Collected data:
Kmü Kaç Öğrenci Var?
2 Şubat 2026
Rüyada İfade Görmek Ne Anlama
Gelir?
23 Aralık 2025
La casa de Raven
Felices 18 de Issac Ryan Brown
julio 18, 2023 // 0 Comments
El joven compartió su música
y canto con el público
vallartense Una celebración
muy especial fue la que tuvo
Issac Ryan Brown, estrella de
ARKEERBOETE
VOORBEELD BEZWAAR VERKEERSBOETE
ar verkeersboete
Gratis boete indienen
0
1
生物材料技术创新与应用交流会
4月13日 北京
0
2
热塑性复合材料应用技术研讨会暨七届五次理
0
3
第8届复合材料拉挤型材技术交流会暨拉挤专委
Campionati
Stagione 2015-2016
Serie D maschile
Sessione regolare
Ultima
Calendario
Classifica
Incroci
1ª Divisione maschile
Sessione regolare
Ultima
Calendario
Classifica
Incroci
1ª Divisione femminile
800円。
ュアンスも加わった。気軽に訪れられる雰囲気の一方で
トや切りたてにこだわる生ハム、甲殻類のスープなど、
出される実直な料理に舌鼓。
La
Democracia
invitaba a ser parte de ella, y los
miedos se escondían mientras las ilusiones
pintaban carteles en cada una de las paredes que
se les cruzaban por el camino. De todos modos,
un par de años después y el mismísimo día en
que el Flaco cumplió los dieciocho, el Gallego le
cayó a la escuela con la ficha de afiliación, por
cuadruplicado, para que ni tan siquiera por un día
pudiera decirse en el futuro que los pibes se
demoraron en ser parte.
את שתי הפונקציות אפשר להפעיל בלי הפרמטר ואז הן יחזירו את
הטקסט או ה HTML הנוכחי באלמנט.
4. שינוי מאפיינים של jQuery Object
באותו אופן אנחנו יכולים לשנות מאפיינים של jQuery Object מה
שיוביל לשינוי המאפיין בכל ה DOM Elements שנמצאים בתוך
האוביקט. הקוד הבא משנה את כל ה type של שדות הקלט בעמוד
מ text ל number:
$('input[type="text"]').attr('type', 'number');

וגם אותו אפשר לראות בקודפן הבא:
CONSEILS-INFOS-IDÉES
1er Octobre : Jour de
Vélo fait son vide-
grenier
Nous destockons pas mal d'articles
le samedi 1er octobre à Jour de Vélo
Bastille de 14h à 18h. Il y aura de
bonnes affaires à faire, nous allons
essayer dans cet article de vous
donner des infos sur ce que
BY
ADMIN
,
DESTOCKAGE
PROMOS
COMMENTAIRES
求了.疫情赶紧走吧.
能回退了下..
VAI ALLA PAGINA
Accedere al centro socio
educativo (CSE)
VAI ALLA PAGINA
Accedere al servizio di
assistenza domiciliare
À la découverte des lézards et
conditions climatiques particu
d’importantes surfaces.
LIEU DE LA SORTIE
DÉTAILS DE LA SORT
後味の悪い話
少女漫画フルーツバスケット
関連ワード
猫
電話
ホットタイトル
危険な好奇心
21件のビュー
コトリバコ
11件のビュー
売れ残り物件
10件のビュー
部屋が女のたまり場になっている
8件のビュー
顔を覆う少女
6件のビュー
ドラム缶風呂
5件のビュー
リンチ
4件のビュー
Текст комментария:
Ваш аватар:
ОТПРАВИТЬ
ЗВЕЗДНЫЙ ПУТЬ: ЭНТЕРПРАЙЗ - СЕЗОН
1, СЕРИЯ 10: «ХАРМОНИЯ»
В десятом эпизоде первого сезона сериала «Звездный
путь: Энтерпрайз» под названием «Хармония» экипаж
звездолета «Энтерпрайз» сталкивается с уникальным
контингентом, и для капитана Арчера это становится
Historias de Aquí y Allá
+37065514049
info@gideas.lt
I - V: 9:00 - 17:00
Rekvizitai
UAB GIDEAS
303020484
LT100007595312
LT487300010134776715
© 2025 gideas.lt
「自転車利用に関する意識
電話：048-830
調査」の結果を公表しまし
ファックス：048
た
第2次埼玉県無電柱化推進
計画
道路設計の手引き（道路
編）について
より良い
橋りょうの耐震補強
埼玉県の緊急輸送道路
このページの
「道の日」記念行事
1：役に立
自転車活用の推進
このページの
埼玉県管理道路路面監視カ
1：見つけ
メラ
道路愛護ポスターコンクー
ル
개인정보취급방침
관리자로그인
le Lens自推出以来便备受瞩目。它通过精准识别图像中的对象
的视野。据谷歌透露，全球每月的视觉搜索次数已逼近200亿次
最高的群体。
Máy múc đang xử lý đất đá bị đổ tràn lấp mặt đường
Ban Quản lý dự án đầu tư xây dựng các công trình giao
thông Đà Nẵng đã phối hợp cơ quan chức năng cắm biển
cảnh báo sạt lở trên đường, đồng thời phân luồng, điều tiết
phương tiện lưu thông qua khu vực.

=== YOUR ASSIGNMENT ===
The lines to return begin at the first line of the records and end at the line holding "se les cruzaban"; please return them exactly, including both, and nothing beyond.

=== RESPONSE ===
Kmü Kaç Öğrenci Var?
2 Şubat 2026
Rüyada İfade Görmek Ne Anlama
Gelir?
23 Aralık 2025
La casa de Raven
Felices 18 de Issac Ryan Brown
julio 18, 2023 // 0 Comments
El joven compartió su música
y canto con el público
vallartense Una celebración
muy especial fue la que tuvo
Issac Ryan Brown, estrella de
ARKEERBOETE
VOORBEELD BEZWAAR VERKEERSBOETE
ar verkeersboete
Gratis boete indienen
0
1
生物材料技术创新与应用交流会
4月13日 北京
0
2
热塑性复合材料应用技术研讨会暨七届五次理
0
3
第8届复合材料拉挤型材技术交流会暨拉挤专委
Campionati
Stagione 2015-2016
Serie D maschile
Sessione regolare
Ultima
Calendario
Classifica
Incroci
1ª Divisione maschile
Sessione regolare
Ultima
Calendario
Classifica
Incroci
1ª Divisione femminile
800円。
ュアンスも加わった。気軽に訪れられる雰囲気の一方で
トや切りたてにこだわる生ハム、甲殻類のスープなど、
出される実直な料理に舌鼓。
La
Democracia
invitaba a ser parte de ella, y los
miedos se escondían mientras las ilusiones
pintaban carteles en cada una de las paredes que
se les cruzaban por el camino. De todos modos,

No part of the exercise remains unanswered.